> [Exercise input]:
***

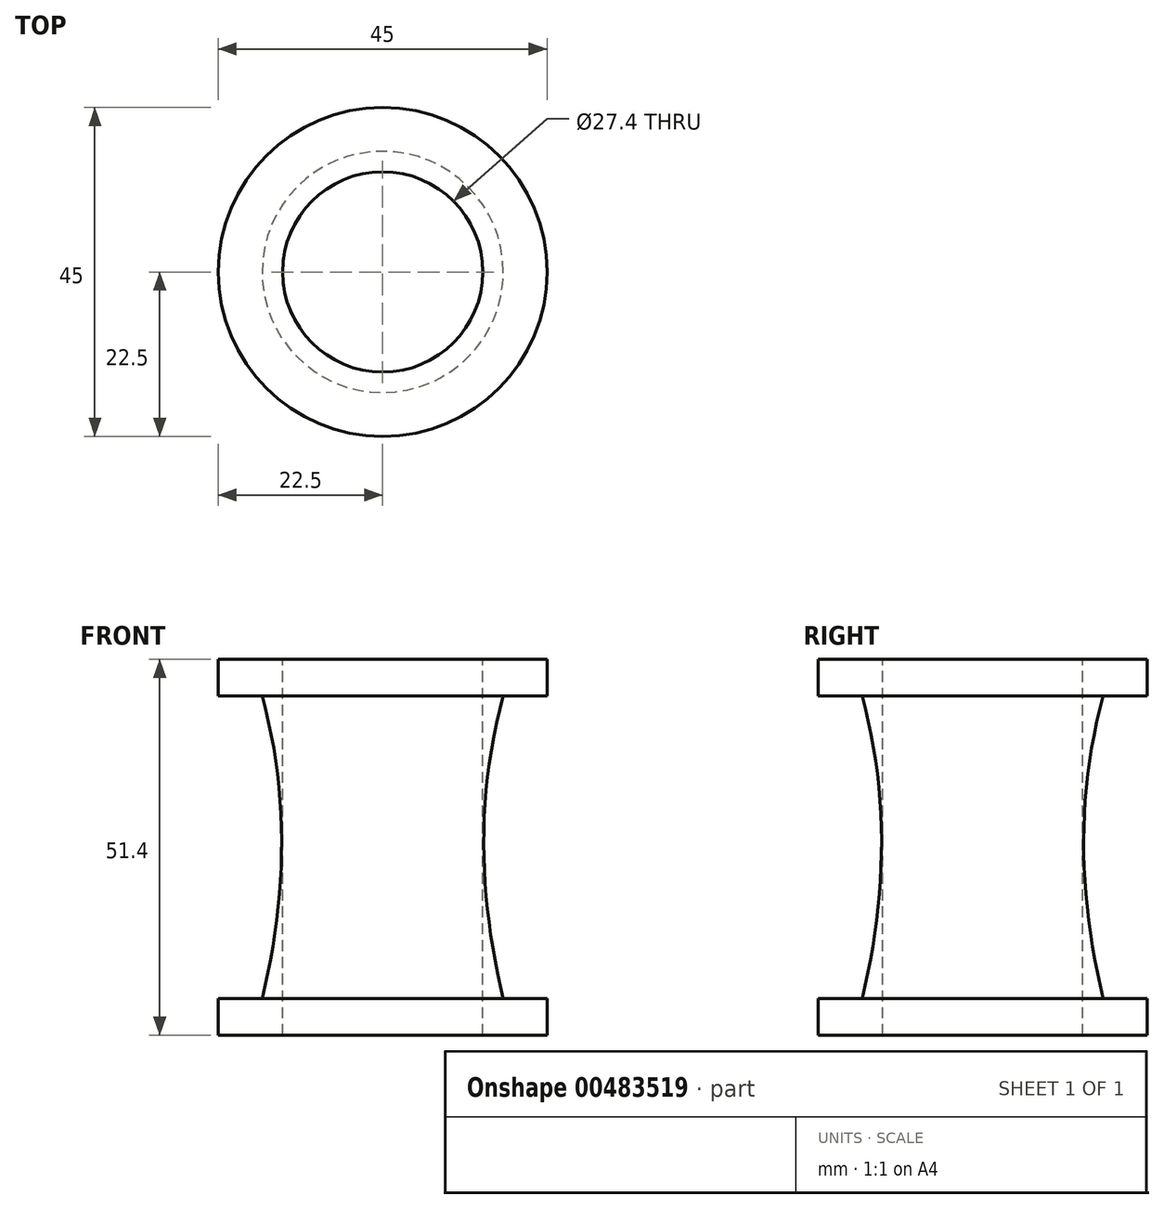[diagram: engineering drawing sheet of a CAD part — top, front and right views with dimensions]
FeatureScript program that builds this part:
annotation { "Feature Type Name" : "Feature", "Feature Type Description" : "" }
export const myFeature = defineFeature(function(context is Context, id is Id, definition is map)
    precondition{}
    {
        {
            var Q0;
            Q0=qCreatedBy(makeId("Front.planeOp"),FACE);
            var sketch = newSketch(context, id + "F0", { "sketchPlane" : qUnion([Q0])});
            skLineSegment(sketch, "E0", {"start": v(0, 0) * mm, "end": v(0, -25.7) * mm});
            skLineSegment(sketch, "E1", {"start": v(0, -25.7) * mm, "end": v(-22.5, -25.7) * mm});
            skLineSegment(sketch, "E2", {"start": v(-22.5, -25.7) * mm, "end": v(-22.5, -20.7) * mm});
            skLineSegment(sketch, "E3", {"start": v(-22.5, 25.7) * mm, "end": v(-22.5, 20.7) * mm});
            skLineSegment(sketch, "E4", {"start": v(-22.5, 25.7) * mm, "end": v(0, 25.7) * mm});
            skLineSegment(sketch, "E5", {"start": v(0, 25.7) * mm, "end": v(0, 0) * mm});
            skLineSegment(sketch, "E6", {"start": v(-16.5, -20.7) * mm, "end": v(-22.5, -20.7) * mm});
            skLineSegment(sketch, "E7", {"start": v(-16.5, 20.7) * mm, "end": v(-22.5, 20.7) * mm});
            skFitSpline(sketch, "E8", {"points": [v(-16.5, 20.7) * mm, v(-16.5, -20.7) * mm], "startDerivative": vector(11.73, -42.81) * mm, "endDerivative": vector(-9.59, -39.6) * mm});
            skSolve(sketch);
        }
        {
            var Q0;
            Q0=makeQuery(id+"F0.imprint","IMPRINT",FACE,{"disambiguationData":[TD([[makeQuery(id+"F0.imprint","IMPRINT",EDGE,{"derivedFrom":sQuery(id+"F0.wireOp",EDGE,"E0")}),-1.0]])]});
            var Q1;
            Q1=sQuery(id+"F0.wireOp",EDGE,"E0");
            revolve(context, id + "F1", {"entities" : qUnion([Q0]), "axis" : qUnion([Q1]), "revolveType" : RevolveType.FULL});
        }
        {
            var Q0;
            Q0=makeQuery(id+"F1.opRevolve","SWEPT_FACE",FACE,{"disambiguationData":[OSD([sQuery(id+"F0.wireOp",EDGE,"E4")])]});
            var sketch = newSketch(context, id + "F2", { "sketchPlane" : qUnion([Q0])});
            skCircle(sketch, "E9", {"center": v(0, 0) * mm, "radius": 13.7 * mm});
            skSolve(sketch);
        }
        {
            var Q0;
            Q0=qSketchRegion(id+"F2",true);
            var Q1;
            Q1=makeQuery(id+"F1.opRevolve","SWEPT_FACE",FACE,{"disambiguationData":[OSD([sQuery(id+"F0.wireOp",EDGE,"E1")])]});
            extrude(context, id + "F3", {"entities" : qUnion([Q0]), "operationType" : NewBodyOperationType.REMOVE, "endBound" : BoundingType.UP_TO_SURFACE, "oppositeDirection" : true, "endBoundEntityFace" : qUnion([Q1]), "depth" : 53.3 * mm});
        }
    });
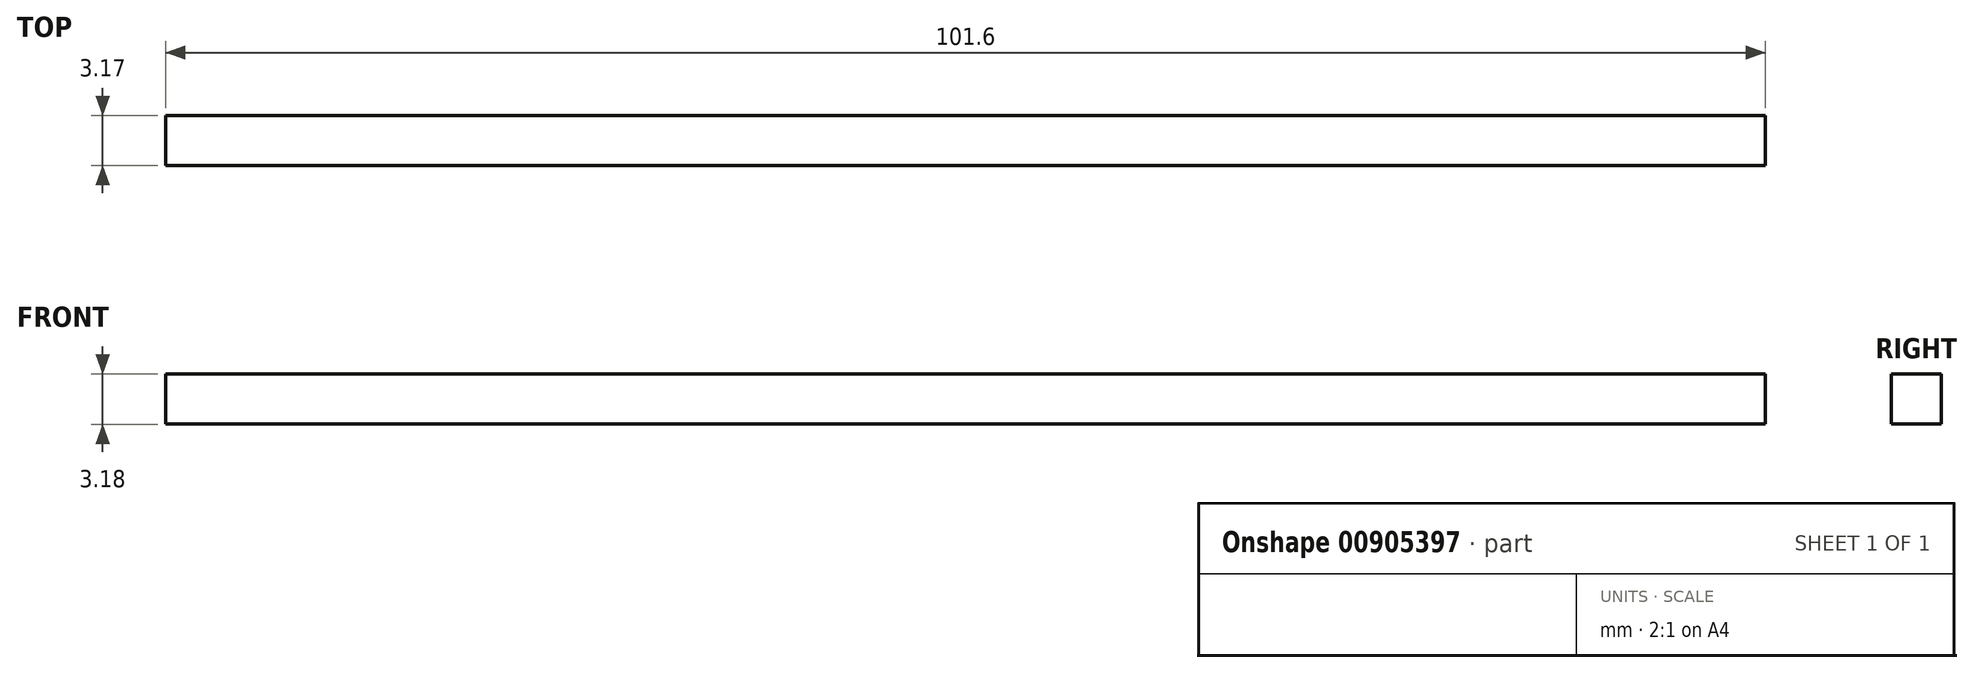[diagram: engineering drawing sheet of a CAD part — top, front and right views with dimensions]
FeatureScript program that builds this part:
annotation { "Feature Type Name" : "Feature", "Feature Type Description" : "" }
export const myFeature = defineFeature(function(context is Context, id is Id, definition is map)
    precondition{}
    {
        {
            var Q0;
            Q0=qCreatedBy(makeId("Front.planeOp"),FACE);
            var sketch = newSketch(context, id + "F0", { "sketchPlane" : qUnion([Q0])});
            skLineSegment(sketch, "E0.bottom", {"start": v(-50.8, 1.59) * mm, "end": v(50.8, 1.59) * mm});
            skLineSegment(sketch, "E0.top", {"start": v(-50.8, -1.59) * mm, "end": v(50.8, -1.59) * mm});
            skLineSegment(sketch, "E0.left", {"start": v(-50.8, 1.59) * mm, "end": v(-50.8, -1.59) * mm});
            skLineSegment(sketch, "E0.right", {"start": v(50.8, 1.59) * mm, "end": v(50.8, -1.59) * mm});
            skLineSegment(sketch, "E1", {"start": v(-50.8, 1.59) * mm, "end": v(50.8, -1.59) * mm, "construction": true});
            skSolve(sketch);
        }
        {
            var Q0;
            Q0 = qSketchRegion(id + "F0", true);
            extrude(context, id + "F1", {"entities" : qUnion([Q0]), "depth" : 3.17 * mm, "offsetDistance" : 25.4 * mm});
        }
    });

***

Please pull out each line of the listing above that contains the string "qSketchRegion".

            Q0=qSketchRegion(id+"F2",true);
            Q0 = qSketchRegion(id + "F0", true);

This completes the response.